State of What Art? A Call for Multi-Prompt LLM Evaluation
(2401.00595)Abstract
Recent advances in LLMs have led to the development of various evaluation benchmarks. These benchmarks typically rely on a single instruction template for evaluating all LLMs on a specific task. In this paper, we comprehensively analyze the brittleness of results obtained via single-prompt evaluations across 6.5M instances, involving 20 different LLMs and 39 tasks from 3 benchmarks. To improve robustness of the analysis, we propose to evaluate LLMs with a set of diverse prompts instead. We discuss tailored evaluation metrics for specific use cases (e.g., LLM developers vs. developers interested in a specific downstream task), ensuring a more reliable and meaningful assessment of LLM capabilities. We then implement these criteria and conduct evaluations of multiple models, providing insights into the true strengths and limitations of current LLMs.
Overview
-
Critical assessment of LLMs' performance shows variability with different instruction paraphrases, necessitating multi-prompt evaluations.
-
A study evaluating 20 LLMs across 39 tasks with over 5,000 paraphrases found significant changes in performance, challenging single-prompt evaluation reliability.
-
The paper introduces new metrics for LLM evaluation to reflect diverse use cases, including maximum, average, saturation, and combined performance metrics.
-
Applying the new metrics revealed variations in LLM performance and rankings, highlighting the need for evaluations aligned with real-world applications.
-
Multi-prompt evaluation is proposed as a more robust and meaningful method to gauge LLM performance, recognizing the variability in natural language instructions.
Introduction to LLM Evaluation
Evaluating LLMs has become a critical component of understanding their capabilities and limitations. Typically, benchmarks use a single instruction template for assessing an LLM's performance on various tasks. However, given the diversity of natural language, even semantically equivalent instructions can alter an LLM's response, raising concerns about the reliability of these evaluations.
Delving into Multi-Prompt Evaluation
A new study explore the impact of paraphrasing instructions on the performance of LLMs. The researchers evaluated a staggering 6.5 million instances involving 20 distinct LLMs across 39 tasks from three established benchmarks. Their empirical evidence shows that model performance can change significantly with different paraphrases, challenging previous conclusions drawn from single-prompt evaluations.
The study introduces a dataset of over 5,000 varied instruction paraphrases, compiled through a mix of automated methods and manual validation. This new approach aims to measure LLM performance more holistically by considering how models respond to a range of possible instructions for each task, rather than to a single, fixed prompt.
Rethinking Evaluation Metrics
The authors argue that a one-size-fits-all evaluation metric is insufficient to capture the nuanced ways in which LLMs can be used. They propose several targeted metrics for LLM evaluation reflecting different use cases—whether it's an LLM developer aiming for robust performance across multiple prompts or a product team seeking the best LLM for a specific downstream task.
Four new metrics were suggested: maximum performance metric for best possible results in specific applications, average performance metric for model robustness assessment, saturation metric for open-ended applications, and a combined performance score to account for peak capabilities and consistency.
The Real-world Implications
After applying these new metrics, the researchers uncovered variations in the absolute performance and model rankings, sometimes diverging from the conventional results obtained from single-prompt evaluations. This observation suggests that the choice of evaluation metric should be aligned with the specific goals and practical needs of the end users.
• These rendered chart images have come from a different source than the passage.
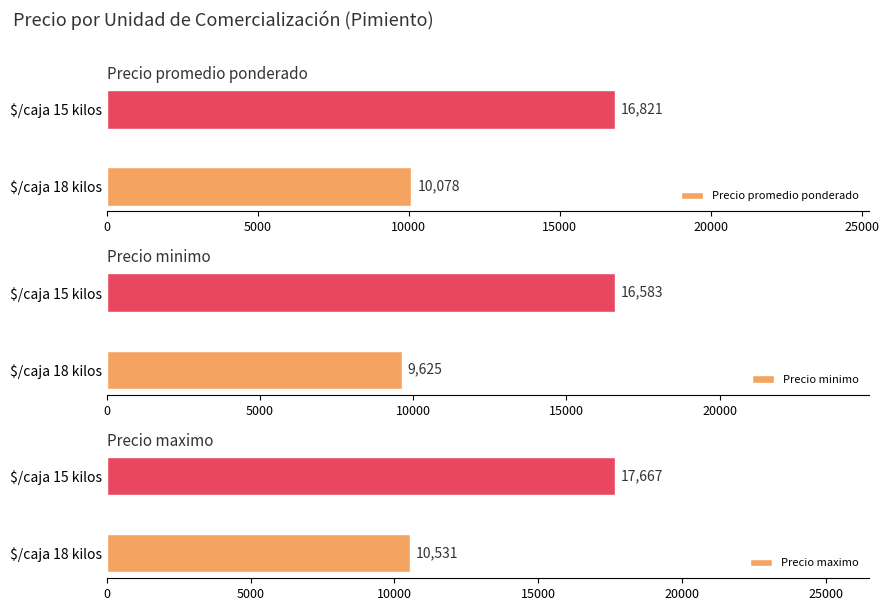

What value does the Precio maximo series have at $/caja 15 kilos, to the nearest 10?

17670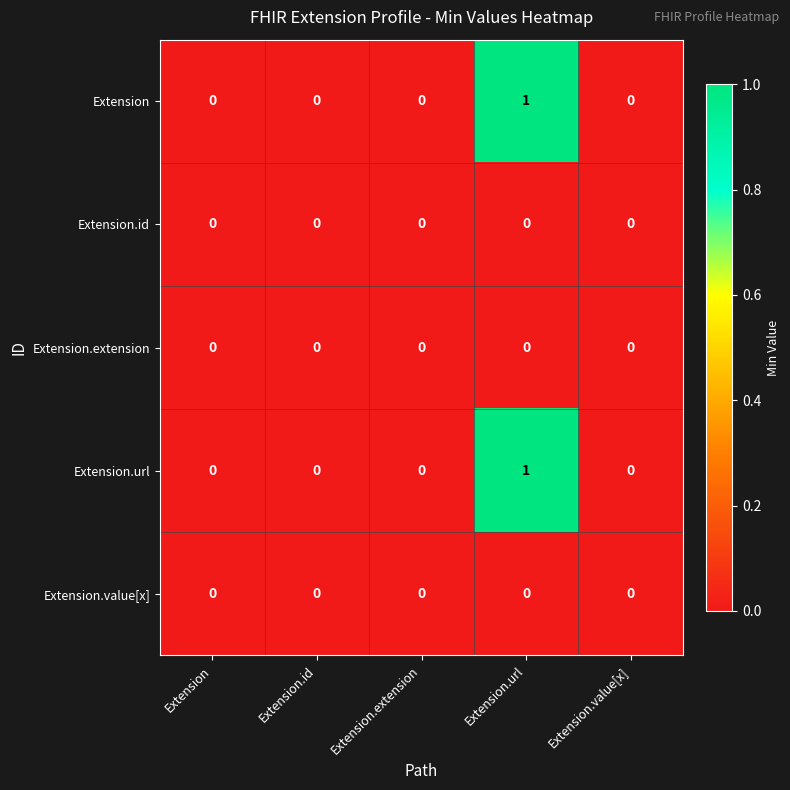

Reading left to right, list all the values displayed in this chart.

Extension: 0	0	0	1	0
Extension.id: 0	0	0	0	0
Extension.extension: 0	0	0	0	0
Extension.url: 0	0	0	1	0
Extension.value[x]: 0	0	0	0	0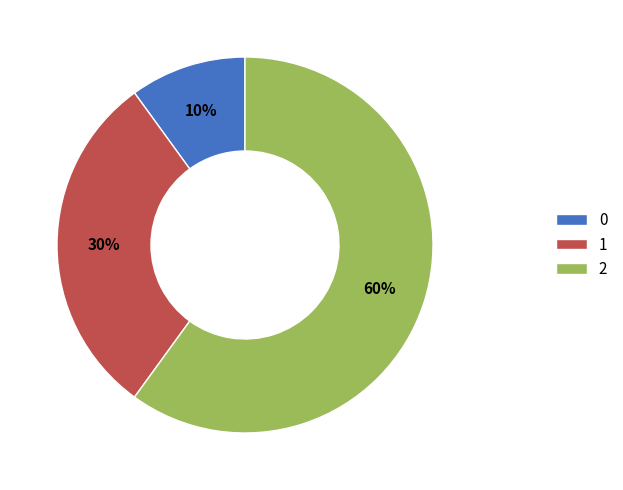

What is the largest slice in the pie chart?

2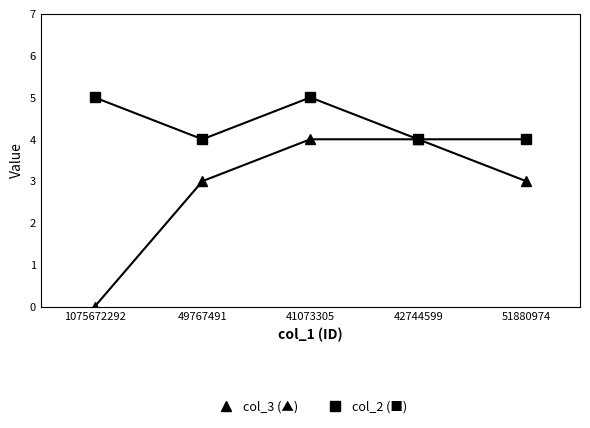

Reading left to right, extract all data points from this chart.

col_3: 0	3	4	4	3
col_2: 5	4	5	4	4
Developers and researchers may now have to consider multi-prompt evaluations to better understand LLM strengths and weaknesses. Such a comprehensive assessment could inform decisions on model selection for different applications, offering a more nuanced and reliable basis for integration into real-world systems.
Conclusion
The study presents a strong case for multi-prompt evaluation as a more robust and meaningful way to assess LLM performance. Acknowledging the variability that comes with natural language instructions, it encourages the adoption of evaluation practices that recognize this diversity, thereby aligning LLM assessment with real-world usage and needs. As the field progresses, this approach may prove crucial in accurately gauging the strengths and deploying LLMs effectively for a broad range of tasks and applications.